The equation of the tangent to $4x^2-9y^2=36$ which is perpendicular to the straight line $5x+2y-10=0$ is

• A. $5\left(y-3\right)=4\left(x-\frac{\sqrt{11}}{2}\right)$
• B. $2x-5y+10-12\sqrt{3}=0$
• C. $2x-5y-10+12\sqrt{3}=0$
• D. None of these

Answer 1

Answer: (D)

$4x^2-9y^2=36\cdots \left(1\right)$
$\Rightarrow 8x-18y\frac{dy}{dx}=0$
$\Rightarrow \frac{dy}{dx}=\frac{4x}{9y}$
$\therefore$ Slope of the tangent $=\frac{4x}{9y}$.
Also, slope of line $5x+2y-10=0$ is $\frac{-5}{2}$
$\therefore$ Line is perpendicular to the tangent.

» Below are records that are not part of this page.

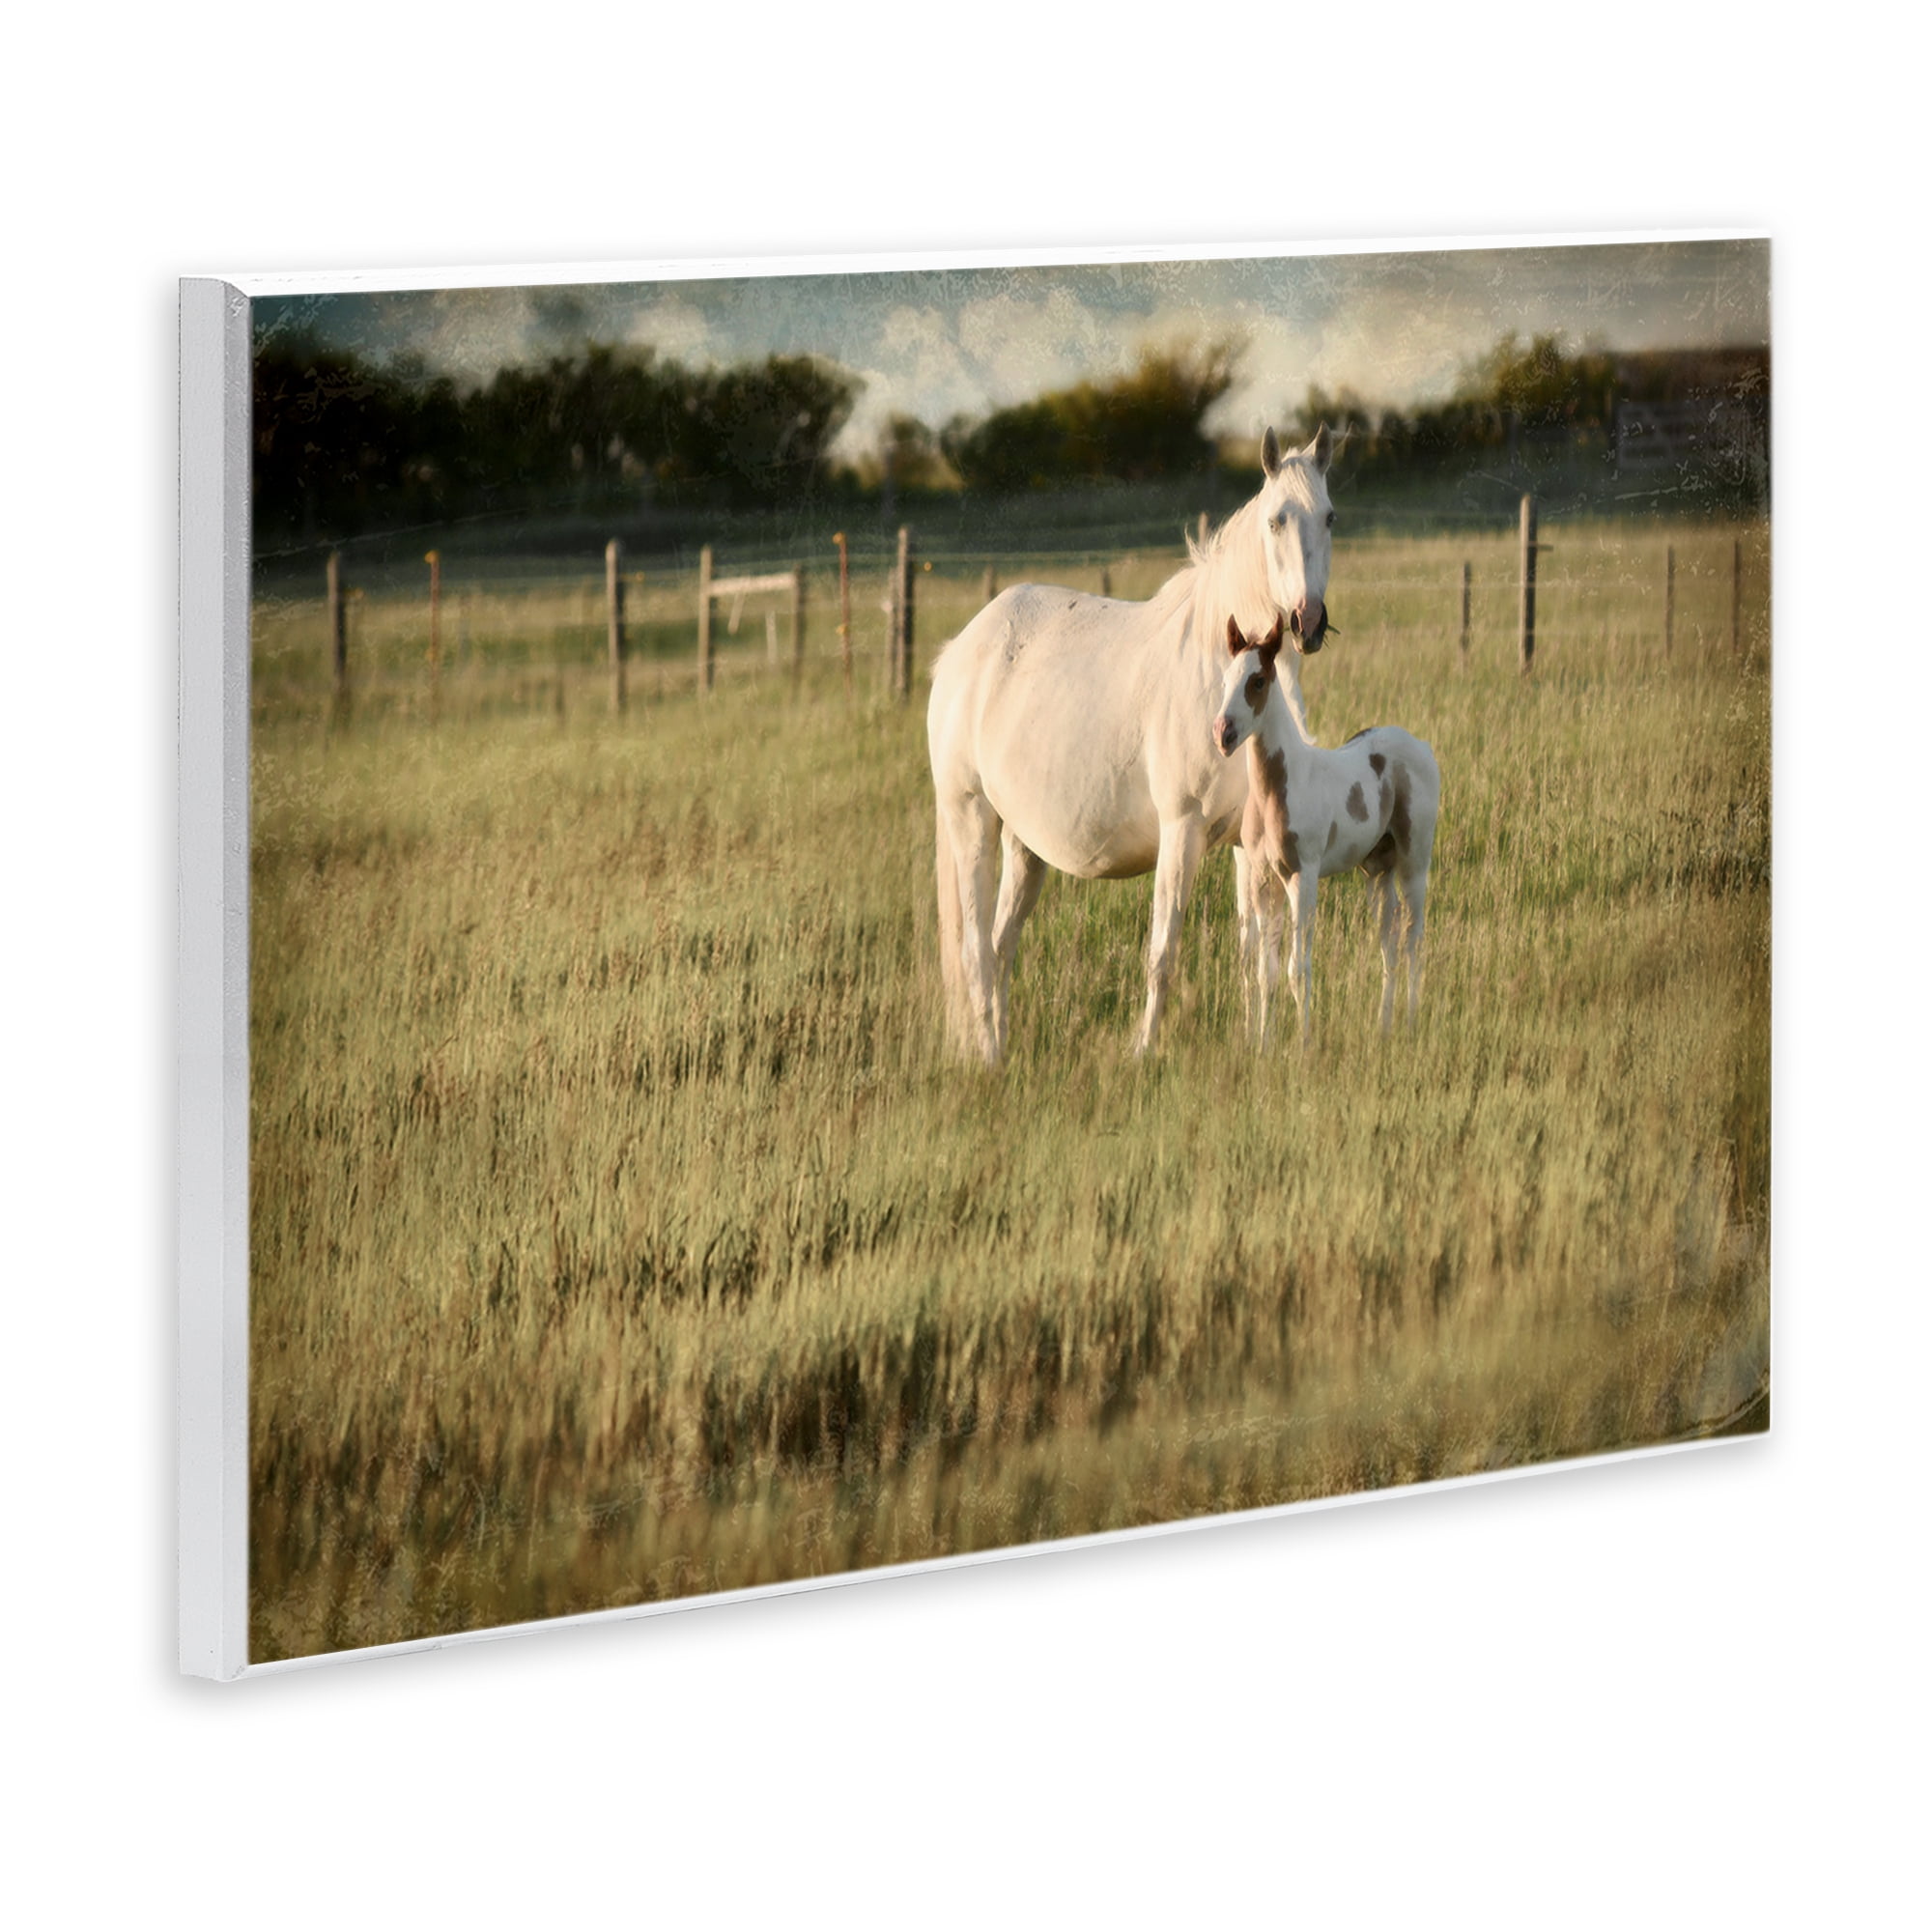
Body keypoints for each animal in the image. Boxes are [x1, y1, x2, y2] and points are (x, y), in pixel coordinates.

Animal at [927, 426, 1339, 1066]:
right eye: (1275, 520)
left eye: (1329, 517)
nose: (1308, 621)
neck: (1213, 670)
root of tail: (959, 653)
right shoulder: (1182, 830)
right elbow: (1163, 953)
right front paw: (1144, 1050)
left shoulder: (1246, 842)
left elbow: (1256, 954)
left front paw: (1257, 1043)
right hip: (971, 822)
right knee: (976, 953)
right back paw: (992, 1059)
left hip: (1023, 847)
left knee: (999, 947)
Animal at [1212, 612, 1440, 1047]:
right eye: (1225, 677)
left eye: (1258, 681)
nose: (1222, 733)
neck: (1277, 790)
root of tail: (1422, 745)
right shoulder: (1264, 881)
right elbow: (1266, 973)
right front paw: (1263, 1044)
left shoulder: (1303, 877)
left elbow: (1297, 969)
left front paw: (1303, 1044)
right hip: (1377, 871)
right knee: (1388, 940)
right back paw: (1384, 1026)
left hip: (1414, 863)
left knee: (1413, 938)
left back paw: (1411, 1022)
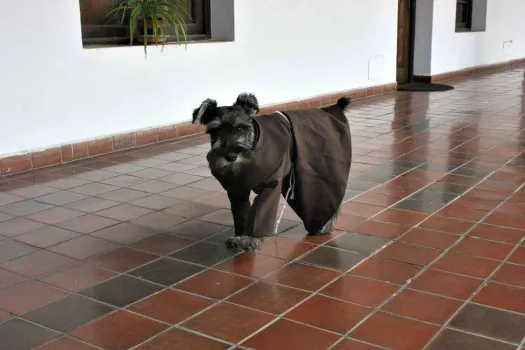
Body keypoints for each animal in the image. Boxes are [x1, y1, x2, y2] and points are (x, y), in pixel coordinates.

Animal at [192, 93, 352, 252]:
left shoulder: (270, 186)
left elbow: (260, 212)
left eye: (241, 128)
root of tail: (334, 109)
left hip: (317, 172)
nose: (231, 156)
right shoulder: (237, 190)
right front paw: (240, 237)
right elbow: (240, 213)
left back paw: (323, 225)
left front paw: (251, 239)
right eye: (216, 130)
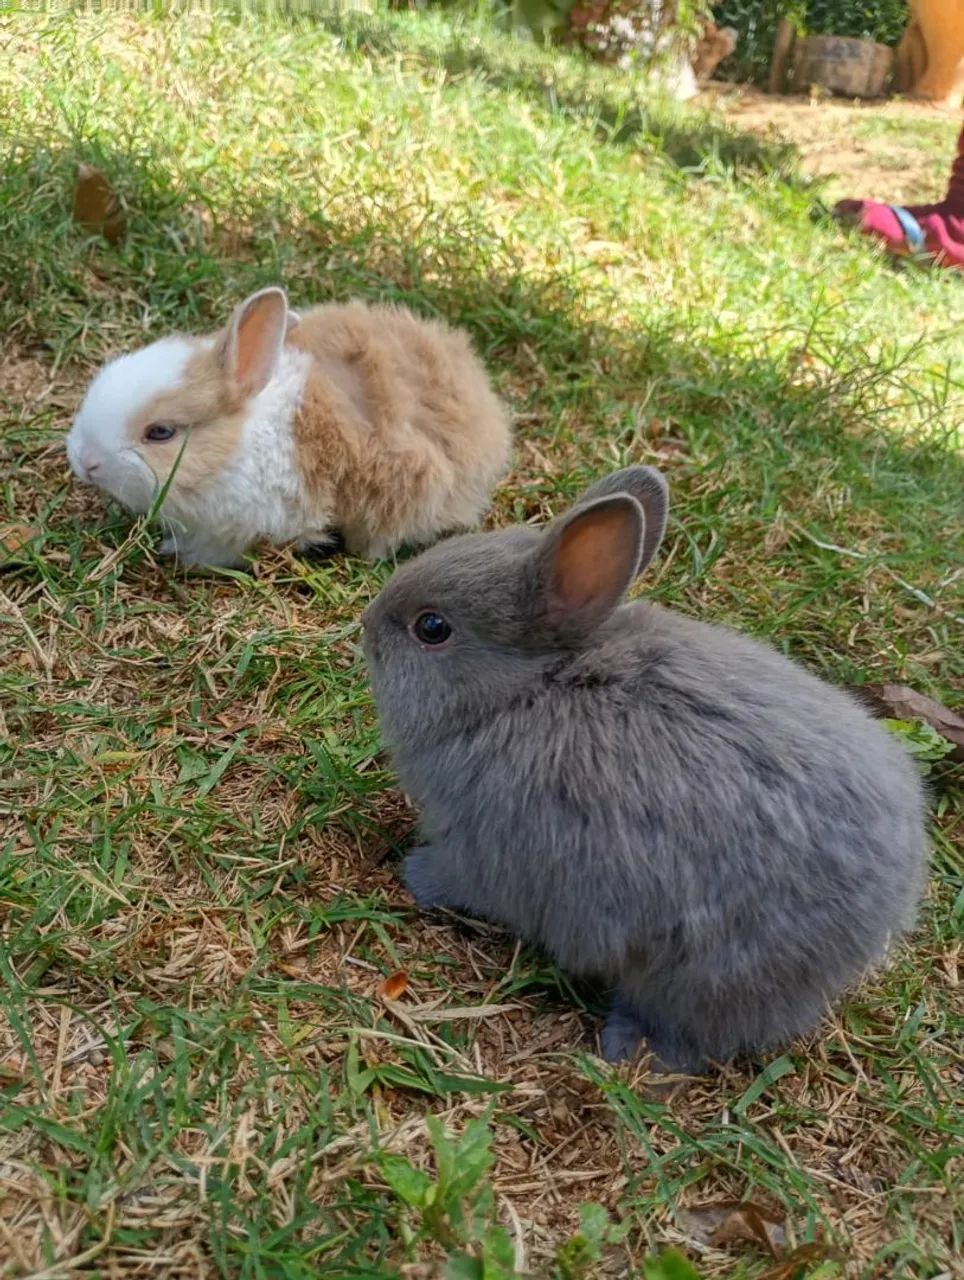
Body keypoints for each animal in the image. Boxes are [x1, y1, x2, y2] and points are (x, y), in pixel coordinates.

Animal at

So product of slopes $=-1$
$\therefore \frac{4x}{9y}\times \left(-\frac{5}{2}\right)=-1$
$\Rightarrow y=\frac{10x}{9}\cdots \left(2\right)$
Using $\left(2\right)$ in $\left(1\right)$, we get
$4x^2-\frac{100x^2}{9}=36$
$\Rightarrow -64x^2=324$
which gives imaginary $x$.
Hence, there is no point on the curve at which tangent is perpendicular to the given line.